Planting trees on the South Fork Salmon River with a crew of Mexican men (part 1)

            The men are energetic and talkative, strong and young.  Unfortunately they don’t speak my language, nor I theirs.  Well, they are speaking in broken English, occasionally, and I speak no Spanish, decisively.  The Mexicans have a reputation of doing the taxing job of planting trees efficiently, thoroughly, and quickly.  Senior Heffe, the boss, said I could try this job but that all of the gringos he’s seen over the last 10 years had not lasted because it is very hard work.   He told me that I wouldn’t last two days; I laughed and told him I was 55 and I figured that was young enough to know, old enough to know better.   We both laughed.

            “See you tomorrow” I said.

            “You don’t have to.”

            We headed out the next day with a crew of 27 people packed into two vans and travelled an hour or so to the starting point and an immediate climb of 1,000 feet, weighed down with roughly 40 pounds of seedlings.  We started the planting and I really didn’t care much for the work, but I did care for the money—$13.00/per hour–and the views.   I figured we were going on the Cascade District west of the town of Cascade, on a piece of logged land that I didn’t know, nor care much about.  But we went east to a burned and cut-over piece of the South Fork of the Salmon River drainage.  This salvage sale was challenged and lost by The Wilderness Society several years ago.

            This is my home territory—the Needles—which is now adjacent to a 100,000 acre proposed wilderness that I had fought to preserve for more than 25 years: steep land with burned trees now stacked one upon another in a land of full of black bears, spruce grouse, mountain lion, huckleberries, morel mushrooms, gray wolves, tamarack trees,and in the river below steelhead, bull trout, and Chinook salmon.  This is no wasteland, but a stunningly beautiful place, impaired, for a short time, by fire and management.  This parcel was eliminated from wilderness candidacy by logging that the U.S. Forest Service had proposed and managed roughly five years ago.  I was now replanting this land by utter coincidence.

            Let me be the first to say that it ain’t particularly easy work: climbing a thousand or more feet up and down and up and down through a burned canyon with many downed trees, planting seedlings in a straight line of people that were placing trees 15 feet apart.  We lined up 27-people across and swept the land; we came down on this land like a biblical plague of locusts that stomped every inch of the land we crossed.  I was confused by commands that were spoken in Spanish and when the workers moved in formation to meet convolutions of this uneven land; I moved differently. 

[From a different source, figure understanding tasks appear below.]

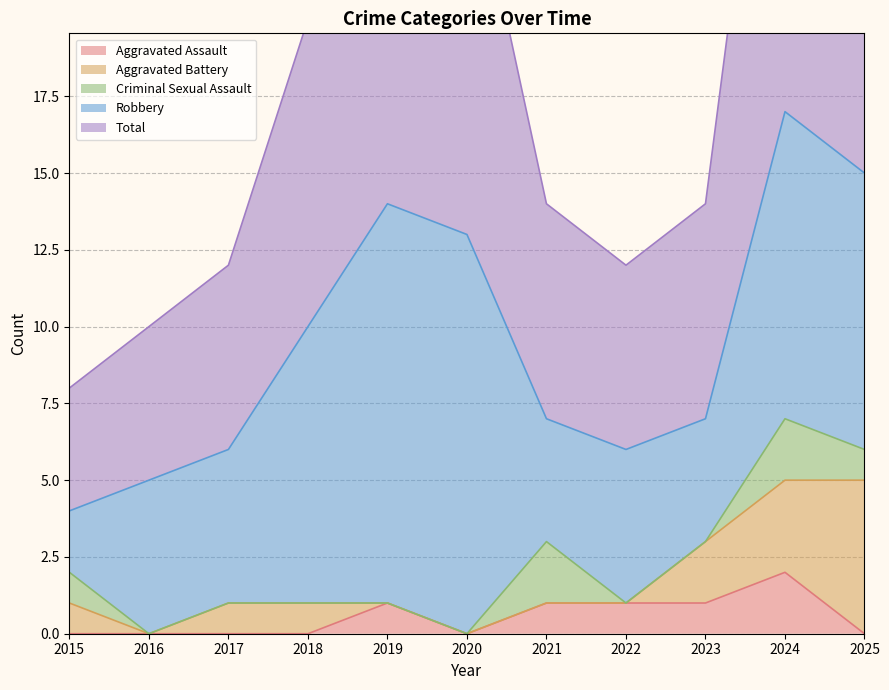

List the labels in order of Robbery value, smallest first.

2015, 2021, 2023, 2016, 2017, 2022, 2018, 2025, 2024, 2019, 2020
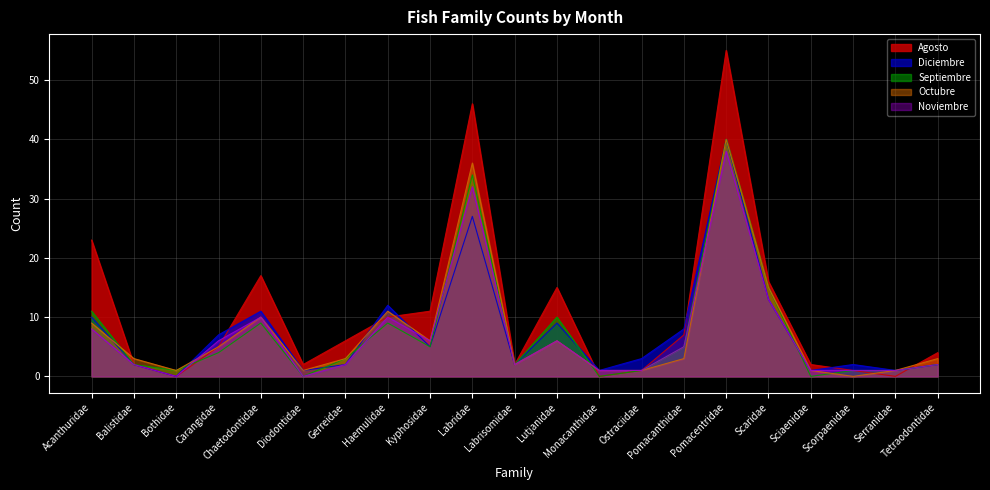

What position from the right is Haemulidae?

14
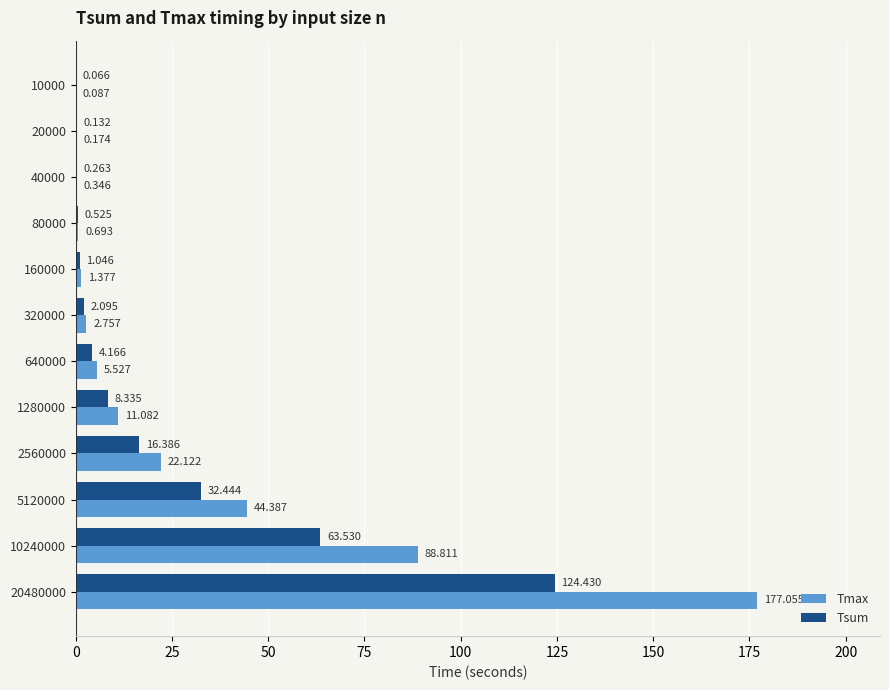

What is the average value of the Tsum series?

21.1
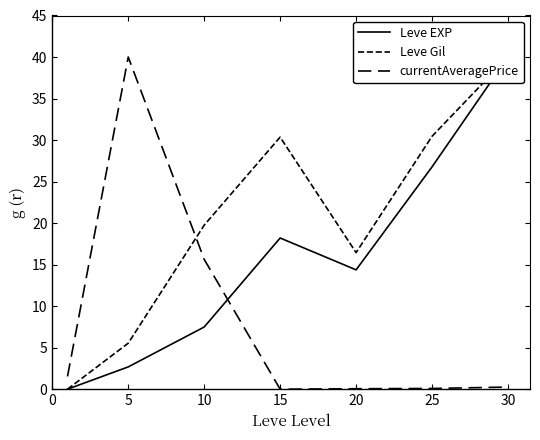

What are all the series names shown in the legend?

Leve EXP, Leve Gil, currentAveragePrice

            All the animals were chased away as we hacked the ground with our foot-and-a-half long blades, clearing a place where seedlings could grow, and planted small Ponderosa pine, spruce, and Douglas fir.  I saw three bears that ran and at least half a dozen piles of their scat along the route.  There was much ruckus among my amigos when animals were seen, but I didn’t see much beyond the land below my feet.  After the second day, my muscles ached, my hands and feet were blistered, and my air was spent; I slept on the floor of the motel room in Cascade instead of driving 30 miles to and from the work site to make the starting time of 5:30 am, and ate the generous food that was offered me.  I could afford no more.

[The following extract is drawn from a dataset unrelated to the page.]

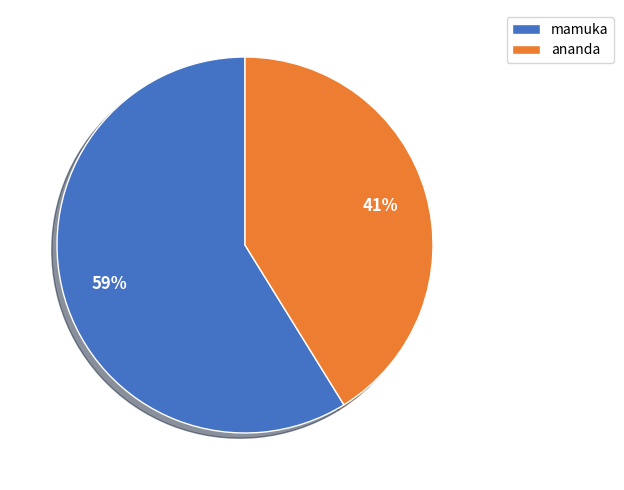

How many segments does this pie chart have?

2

            The best thing about this job was that it provided an opportunity to get in better shape and get paid for it.  And of course it was a gorgeous stretch of land known by few.  The water tasted sweet out of rivulets that ran down the mountainside and I drank it in quickly in the cup of my hands, quenching the thirst, again and again.  I’d experienced a place that I never saw this closely and I vaguely hoped that the threat of Giardia and disease carrying ticks were going to prove empty ones.  At the moment I didn’t care.  The water in each moment was pure and life giving.  I hadn’t counted upon the aches and pains that arose in the odd crannies that I never knew could give pain.  Aspirin did the job on most of these aches and the rest were only the price of entry to the Mexican ways in this American land.  When the week was over, I gladly took the weekend to heal and came back for another week of this abuse in paradse.